Work to be completed
Repeat every record exactly, but keep images out of the copy.

Material for this task
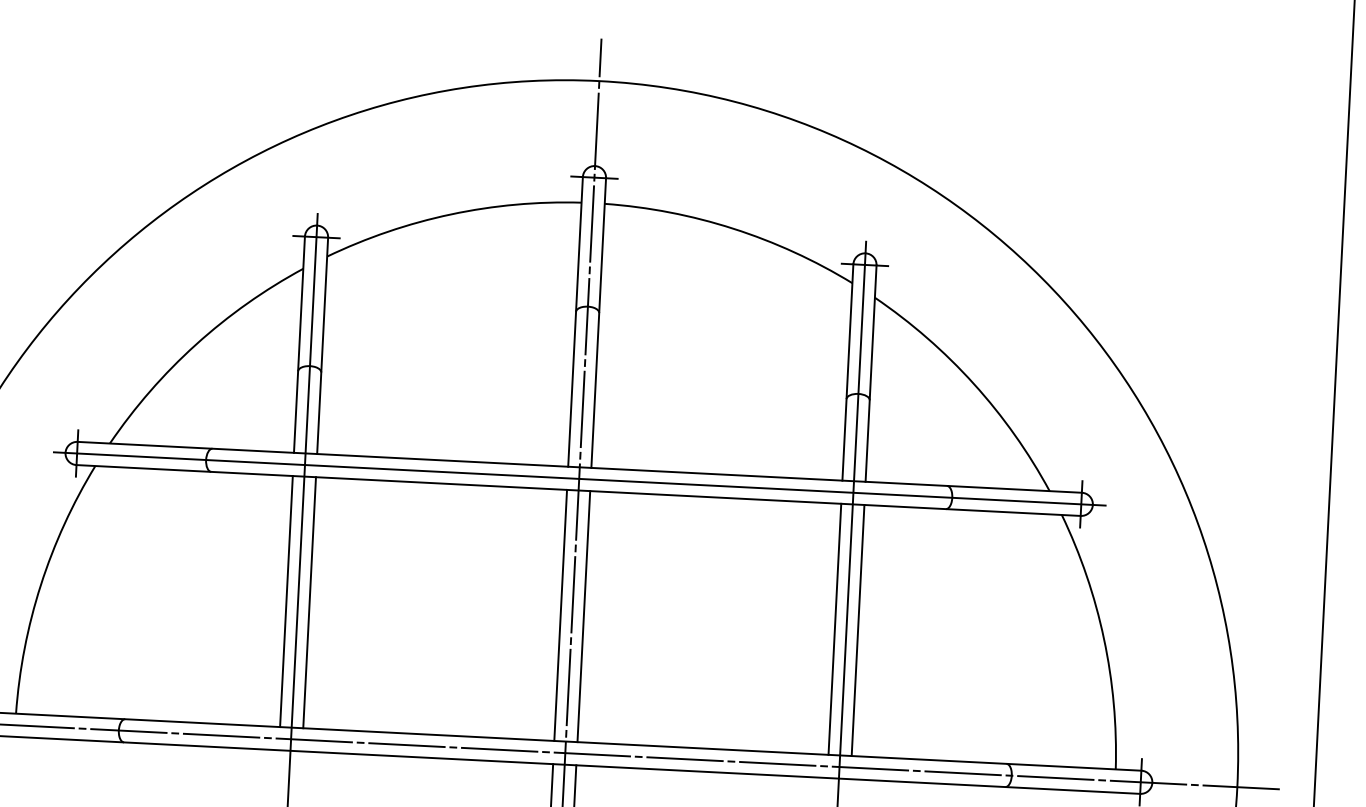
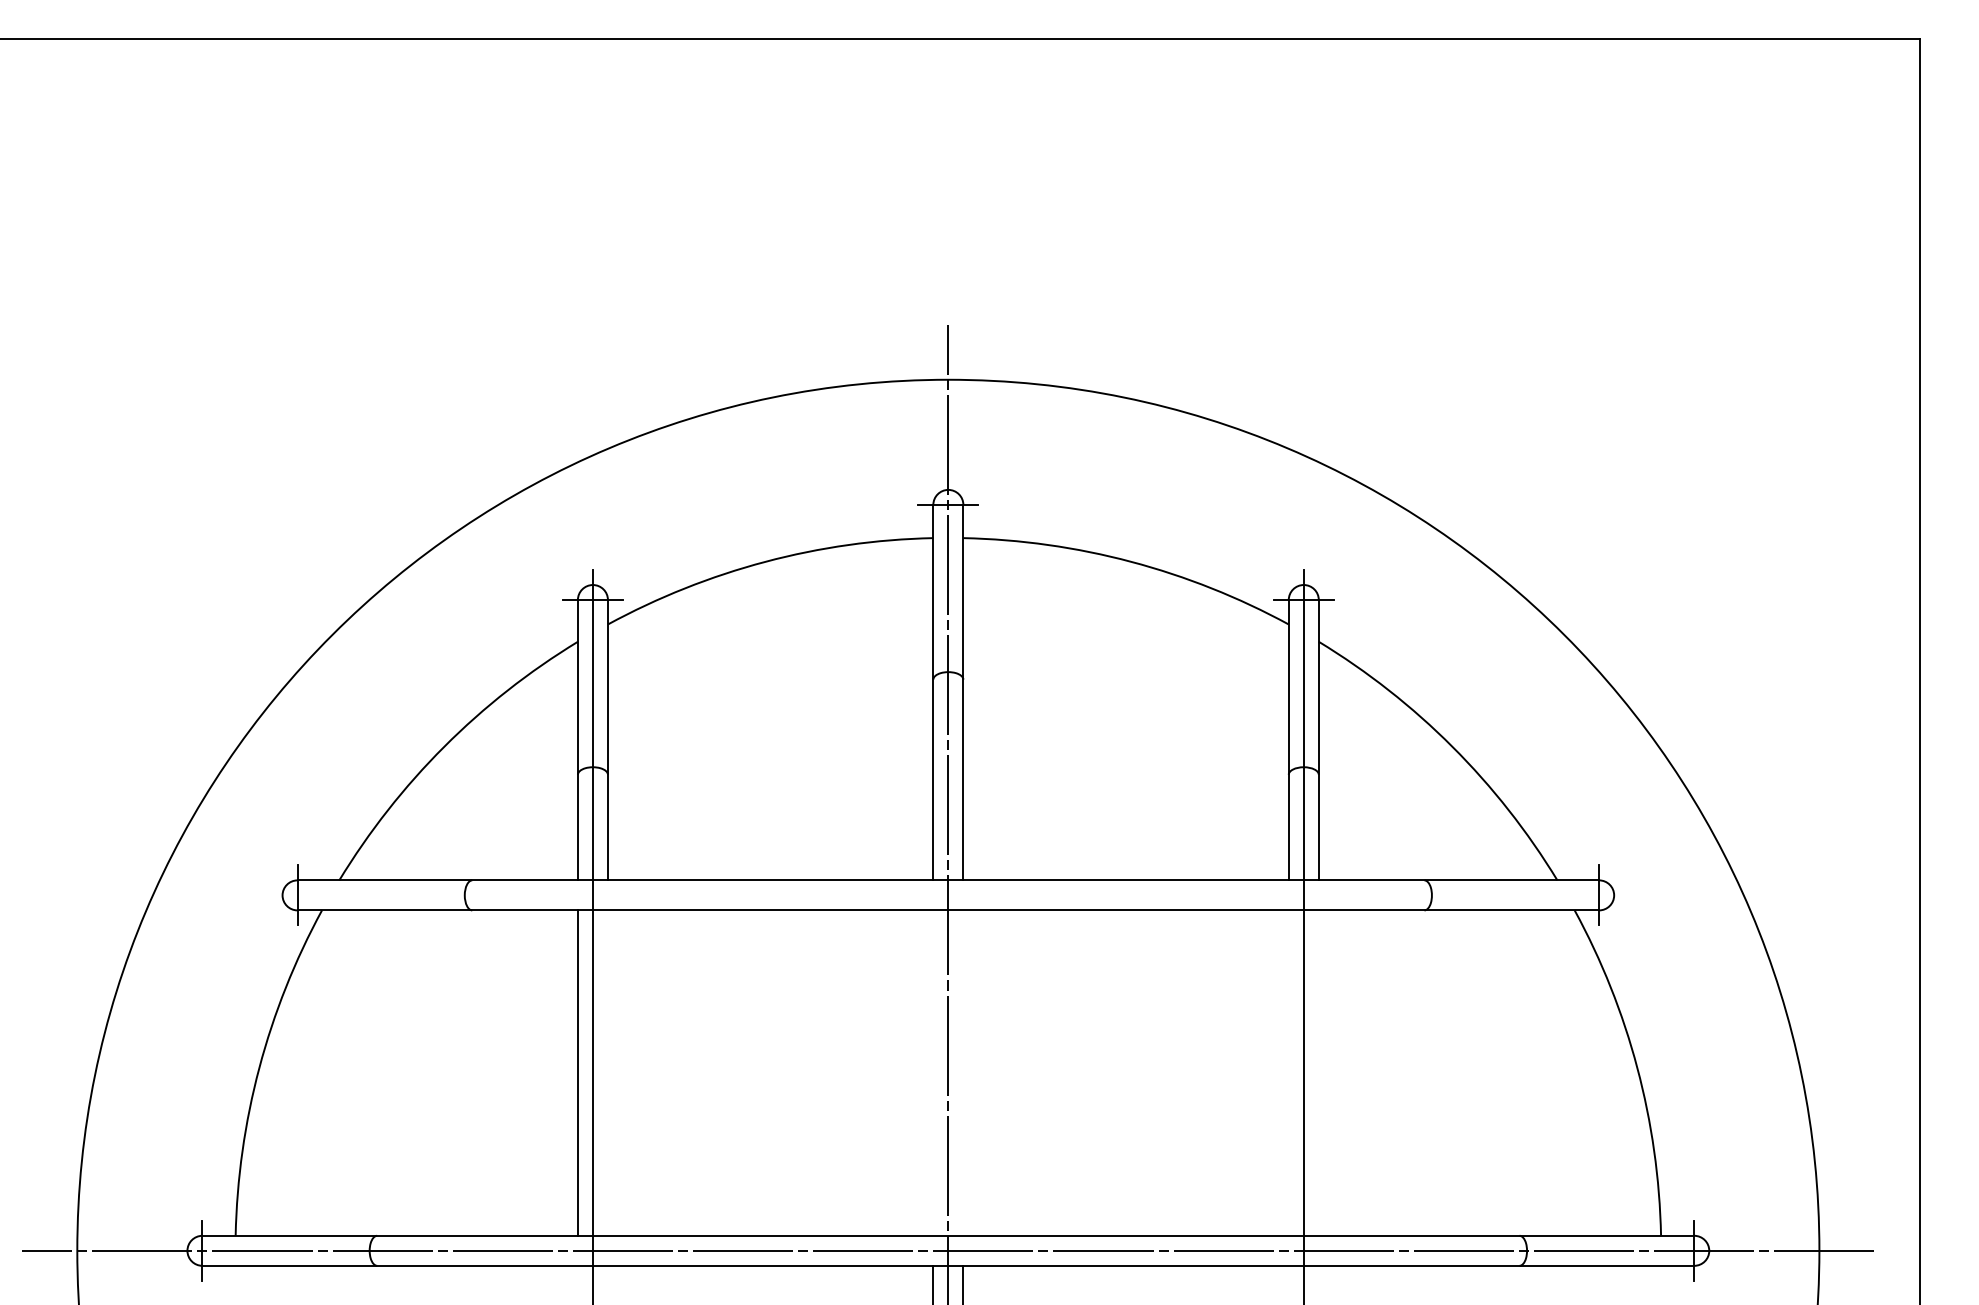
line: (579, 479) -> (948, 895), removed
line: (309, 602) -> (607, 1072), removed
line: (560, 614) -> (933, 1072), removed
line: (583, 616) -> (963, 1072), removed
line: (834, 628) -> (1288, 1072), removed
line: (857, 630) -> (1318, 1072), removed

Task output
line: (579, 479) -> (948, 895), removed
line: (309, 602) -> (607, 1072), removed
line: (560, 614) -> (933, 1072), removed
line: (583, 616) -> (963, 1072), removed
line: (834, 628) -> (1288, 1072), removed
line: (857, 630) -> (1318, 1072), removed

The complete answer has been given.